Petit exercice a
Dans les lignes placées après le texte, recopiez à l'identique tout ce qui va de la toute première ligne jusqu'à celle qui contient "family: Aleyrodidae", incluse.

Mes miles ont explosé en même temps que mon bilan carbone, il m'a été donné de fouler le sol de 9 pays, 7 capitales, 16 aéroports, sur 4 continents ; mettre la main à l'eau de 3 océans ; travailler 27 dimanches (and still counting) ; passer une dizaine de nuits blanches (bis) ; publier 163 billets (ter) ; envoyer une vingtaine de cartes postales ; voir des billions d'octets de séries américaines ; travailler des milliers d'heures.


Bref en ce mois d'étrennes (n'oubliez pas les éboueurs, ils peuvent vous rendre la vie dure), merci et adieu 2k10 en espérant que 2K11 sera encore plus fun (ce qui ont lu en english ont eu droit à une rime en bonus, c'est cadeau) !

dimanche 12 décembre 2010

De retour en Tierra Caliente

Ne pas avoir de rythme, de congé ni de vacances conventionnels ne m'aide définitivement pas à m'adapter au non-changement de climat local.

Enregistrements d'un jeu de données
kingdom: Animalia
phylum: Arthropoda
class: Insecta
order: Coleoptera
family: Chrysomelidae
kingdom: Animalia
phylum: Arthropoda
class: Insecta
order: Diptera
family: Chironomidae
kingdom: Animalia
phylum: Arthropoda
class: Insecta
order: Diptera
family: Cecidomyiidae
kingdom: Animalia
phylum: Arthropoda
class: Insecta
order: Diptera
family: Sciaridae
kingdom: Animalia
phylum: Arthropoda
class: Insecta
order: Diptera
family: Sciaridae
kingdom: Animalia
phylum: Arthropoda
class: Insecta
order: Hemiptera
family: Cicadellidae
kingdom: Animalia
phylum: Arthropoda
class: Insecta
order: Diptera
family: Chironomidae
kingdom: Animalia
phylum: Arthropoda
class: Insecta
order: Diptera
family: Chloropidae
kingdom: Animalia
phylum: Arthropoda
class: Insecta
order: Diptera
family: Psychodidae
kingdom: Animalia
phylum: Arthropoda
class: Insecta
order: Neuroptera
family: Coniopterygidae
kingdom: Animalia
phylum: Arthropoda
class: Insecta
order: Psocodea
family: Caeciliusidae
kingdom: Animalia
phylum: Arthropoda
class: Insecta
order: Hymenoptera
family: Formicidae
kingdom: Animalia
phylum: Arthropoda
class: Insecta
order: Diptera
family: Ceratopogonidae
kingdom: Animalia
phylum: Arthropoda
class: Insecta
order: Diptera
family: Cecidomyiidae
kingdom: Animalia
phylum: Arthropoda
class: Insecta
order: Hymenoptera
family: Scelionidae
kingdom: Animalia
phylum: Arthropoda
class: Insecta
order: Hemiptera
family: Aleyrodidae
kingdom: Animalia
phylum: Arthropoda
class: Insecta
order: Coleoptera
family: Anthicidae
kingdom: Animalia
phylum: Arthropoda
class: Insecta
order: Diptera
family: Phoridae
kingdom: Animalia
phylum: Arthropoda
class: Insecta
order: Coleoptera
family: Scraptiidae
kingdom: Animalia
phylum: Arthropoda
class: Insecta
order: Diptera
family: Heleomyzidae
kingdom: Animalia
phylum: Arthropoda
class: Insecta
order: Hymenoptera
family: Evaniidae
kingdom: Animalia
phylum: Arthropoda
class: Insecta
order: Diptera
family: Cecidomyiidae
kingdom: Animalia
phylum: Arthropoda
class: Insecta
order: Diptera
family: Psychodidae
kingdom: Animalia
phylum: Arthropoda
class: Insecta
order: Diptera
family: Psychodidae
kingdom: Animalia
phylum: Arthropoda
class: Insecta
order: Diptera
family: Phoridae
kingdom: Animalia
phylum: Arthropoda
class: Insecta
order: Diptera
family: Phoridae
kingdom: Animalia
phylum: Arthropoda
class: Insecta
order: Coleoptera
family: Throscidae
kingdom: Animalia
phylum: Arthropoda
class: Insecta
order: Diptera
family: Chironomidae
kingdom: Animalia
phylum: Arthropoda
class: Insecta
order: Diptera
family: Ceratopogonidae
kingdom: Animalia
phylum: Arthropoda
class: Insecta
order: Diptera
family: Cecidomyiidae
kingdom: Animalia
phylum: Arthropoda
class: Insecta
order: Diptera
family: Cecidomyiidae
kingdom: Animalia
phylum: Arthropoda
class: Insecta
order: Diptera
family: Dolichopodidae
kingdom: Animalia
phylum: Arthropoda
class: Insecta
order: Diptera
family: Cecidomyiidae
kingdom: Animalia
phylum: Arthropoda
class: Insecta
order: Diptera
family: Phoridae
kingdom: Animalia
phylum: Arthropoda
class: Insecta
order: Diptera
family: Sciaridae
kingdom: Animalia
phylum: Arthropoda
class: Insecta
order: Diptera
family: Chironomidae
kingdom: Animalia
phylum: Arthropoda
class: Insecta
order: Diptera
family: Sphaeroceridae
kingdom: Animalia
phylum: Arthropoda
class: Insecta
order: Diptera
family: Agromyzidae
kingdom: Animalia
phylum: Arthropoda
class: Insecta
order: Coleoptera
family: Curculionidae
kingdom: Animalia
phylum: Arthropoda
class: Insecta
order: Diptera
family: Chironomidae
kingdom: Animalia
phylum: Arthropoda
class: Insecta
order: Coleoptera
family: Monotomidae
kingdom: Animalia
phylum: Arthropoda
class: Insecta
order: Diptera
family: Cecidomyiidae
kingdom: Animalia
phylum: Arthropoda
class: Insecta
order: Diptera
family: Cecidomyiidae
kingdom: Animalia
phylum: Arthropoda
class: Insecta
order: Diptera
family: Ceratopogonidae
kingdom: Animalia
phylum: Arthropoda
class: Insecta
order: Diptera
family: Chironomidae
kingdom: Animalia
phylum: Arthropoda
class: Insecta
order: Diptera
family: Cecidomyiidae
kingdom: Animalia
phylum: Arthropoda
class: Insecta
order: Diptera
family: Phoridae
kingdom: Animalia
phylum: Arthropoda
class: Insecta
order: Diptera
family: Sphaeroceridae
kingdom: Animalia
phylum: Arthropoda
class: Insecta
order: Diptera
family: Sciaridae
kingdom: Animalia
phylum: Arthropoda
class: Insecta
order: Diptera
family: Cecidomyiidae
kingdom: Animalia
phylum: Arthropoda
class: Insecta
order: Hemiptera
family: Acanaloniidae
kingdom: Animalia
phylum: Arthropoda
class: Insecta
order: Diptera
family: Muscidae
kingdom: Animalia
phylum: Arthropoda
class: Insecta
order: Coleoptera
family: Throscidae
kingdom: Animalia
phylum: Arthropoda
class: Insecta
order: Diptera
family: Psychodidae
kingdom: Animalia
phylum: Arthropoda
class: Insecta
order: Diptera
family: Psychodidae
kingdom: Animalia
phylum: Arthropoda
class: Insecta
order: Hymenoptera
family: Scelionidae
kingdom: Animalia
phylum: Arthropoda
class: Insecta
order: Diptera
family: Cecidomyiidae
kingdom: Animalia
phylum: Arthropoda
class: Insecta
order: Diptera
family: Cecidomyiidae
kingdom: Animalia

Petit exercice b
Prolongez le texte fourni à la suite de sa dernière phrase.

Réponse a
kingdom: Animalia
phylum: Arthropoda
class: Insecta
order: Coleoptera
family: Chrysomelidae
kingdom: Animalia
phylum: Arthropoda
class: Insecta
order: Diptera
family: Chironomidae
kingdom: Animalia
phylum: Arthropoda
class: Insecta
order: Diptera
family: Cecidomyiidae
kingdom: Animalia
phylum: Arthropoda
class: Insecta
order: Diptera
family: Sciaridae
kingdom: Animalia
phylum: Arthropoda
class: Insecta
order: Diptera
family: Sciaridae
kingdom: Animalia
phylum: Arthropoda
class: Insecta
order: Hemiptera
family: Cicadellidae
kingdom: Animalia
phylum: Arthropoda
class: Insecta
order: Diptera
family: Chironomidae
kingdom: Animalia
phylum: Arthropoda
class: Insecta
order: Diptera
family: Chloropidae
kingdom: Animalia
phylum: Arthropoda
class: Insecta
order: Diptera
family: Psychodidae
kingdom: Animalia
phylum: Arthropoda
class: Insecta
order: Neuroptera
family: Coniopterygidae
kingdom: Animalia
phylum: Arthropoda
class: Insecta
order: Psocodea
family: Caeciliusidae
kingdom: Animalia
phylum: Arthropoda
class: Insecta
order: Hymenoptera
family: Formicidae
kingdom: Animalia
phylum: Arthropoda
class: Insecta
order: Diptera
family: Ceratopogonidae
kingdom: Animalia
phylum: Arthropoda
class: Insecta
order: Diptera
family: Cecidomyiidae
kingdom: Animalia
phylum: Arthropoda
class: Insecta
order: Hymenoptera
family: Scelionidae
kingdom: Animalia
phylum: Arthropoda
class: Insecta
order: Hemiptera
family: Aleyrodidae

Réponse b
Nous sommes presque en fin d'année, et ici il fait encore plus chaud depuis que je suis rentrée. Les pluies nocturnes régulières continuent d'alimenter le Rio Magdalena, de même que la chaleur diurne alimente notre quotidien. Il fait en moyenne 30 degrés et le soleil semble taper plus fort encore que dans mes souvenirs.

Pourtant l'atmosphère est bien celle de Noël : des lampions sont venus égayer les rues de la ville, et tous les foyers se sont fournis en décorations diverses, allant de la guirlande lumineuse au sapin, en passant par les crèches, très en vogue ici. C'est l'occasion pour la famille de se réunir dans la rue pour peindre les figurines de plâtre achetées au marché, sous le regard bienveillant des voisins (true story).

(photo prise de nuit au bas de l'immeuble où je vis)

Tout le monde ne pense plus qu'aux fêtes, et chacun élabore des stratégies pour s'assurer de pouvoir les passer en famille plutôt que sur un puits. Nous nous sommes arrangés à l'amiable au sein de l'équipe, et dans un élan de générosité j'ai volontairement proposé d'échanger mon 25 et mon 31 contre la promesse de pouvoir partir en congé un peu avant (ça, c'est fait) et un peu après les fêtes. C'est ce qu'on appelle se sacrifier pour la communauté, au moins, non ?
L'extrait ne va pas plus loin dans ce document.